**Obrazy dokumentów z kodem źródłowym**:
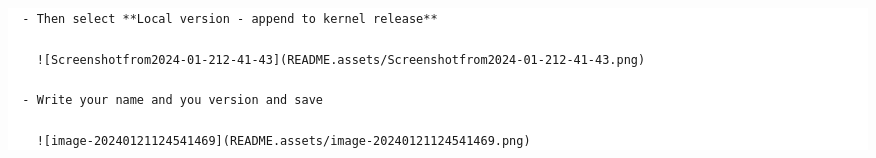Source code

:       - Then select **Local version - append to kernel release**
  
        ![Screenshotfrom2024-01-212-41-43](README.assets/Screenshotfrom2024-01-212-41-43.png)
  
      - Write your name and you version and save
  
        ![image-20240121124541469](README.assets/image-20240121124541469.png)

**Zadanie**: Proszę wyodrębnić z powyższych rekordów wszystkie wiersze zawierające słowo "version", z uwzględnieniem wielkości liter.

**Pełne rozwiązanie**:
:       - Then select **Local version - append to kernel release**
      - Write your name and you version and save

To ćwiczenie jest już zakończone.